Amasya'da üniversite okurken tanıştığı örgütten güçlükle ayrıldığını ileri süren B.T, "Emniyette ve savcılıkta vermiş olduğum ifadeler doğrudur. Samimi bir şekilde bildiklerimi anlattım. Amasya'da tapu ve kadastro okurken bu kişilerle tanıştım, 2 yıl evlerinde kaldım ve daha sonra okul bitince askerlik sınavlarına hazırlandım." diye konuştu.  
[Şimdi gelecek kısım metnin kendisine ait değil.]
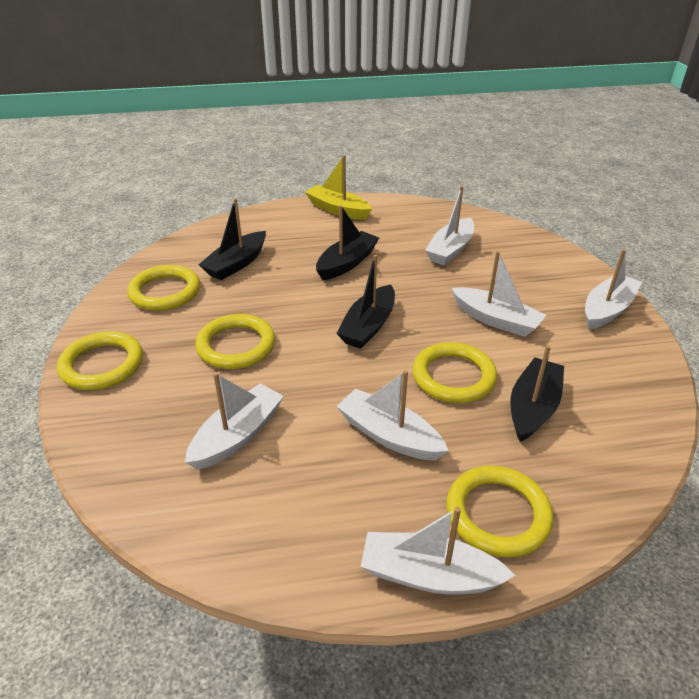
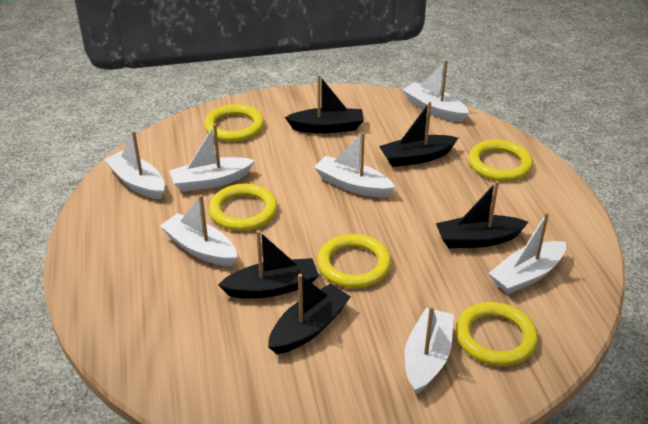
black boat: [198,198,266,280] [316,205,379,280] [336,255,395,349] [510,345,564,442] = 4 -> [218,230,319,298] [268,274,351,354] [285,75,364,133] [379,101,458,167] [436,181,528,248] = 5
white boat: [185,372,284,470] [336,370,449,460] [360,507,515,595] [425,186,474,265] [451,251,546,337] [585,249,642,330] = 6 -> [104,131,165,200] [160,194,237,266] [169,124,255,192] [314,132,395,197] [402,60,469,122] [405,306,454,394] [489,212,566,294] = 7
yellow boat: [305,155,372,220] = 1 -> none = 0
Mahkeme başkanının, "Tapu kadastro okuyan bir kişi neden asker olmak istesin? Samimi olarak anlatıyorum diyorsun, samimi olmanı anlayamadık. Gerçekler neyse onları anlat." demesi üzerine sanık, "Asker olmayı kendim istiyordum. Sınavlarda hiç kimse yardımcı olmadı. FETÖ mensubu olmadığım için etkin pişmanlık hükümlerinden yararlanmak istemiyorum." ifadesini kullandı. 



Sanık B.T, asker olduktan sonra kendisinden sorumlu olan "Melih" kod adlı kişiye ilişkin şunları söyledi:

"Bu kişi benim telefonumu nereden buldu bilmiyorum ama beni sürekli arayıp duruyordu. 'Sohbete gel, dini bilgilerini pekiştirelim.' diye sürekli rahatsız ediyordu. İki defa lokantada buluştuk, bana telefondan video izletmek istedi, kabul etmedim. Uzaklaşmak istedim ama sürekli aradı. Hatta bir keresinde adresi nereden buldu bilmiyorum ama evime kadar geldi."  

Mahkeme heyetinin, örgüt üyeleri tarafından 286 kez ankesörlü telefondan arandığının tespit edildiğini açıkladığı tutuklu sanık F.Ü. ise devlete hizmet amacıyla tanıdık tanımadık her gelen telefonu açtığını söyledi. 

Söz konusu kişilerin, daha önce gittiği örgütün dershanesinden bilgilerini alarak kendisini aradığını savunan F.Ü, "Suçsuzum. Etkin pişmanlık hükümlerinden faydalanmak değil, suçsuzluğumun ispatlanmasını istiyorum. 'Mustafa' kod adlı kişi beni ankesörlü telefondan aradı, 'Dini duygularını geliştirelim' diyerek beni sohbete çağırdı, kabul etmedim. Bu çağrı 2-3 ay sürdü. Daha sonra bir yerde denk geldik, yine davet etti ve ben yine kabul etmedim." şeklinde konuştu.  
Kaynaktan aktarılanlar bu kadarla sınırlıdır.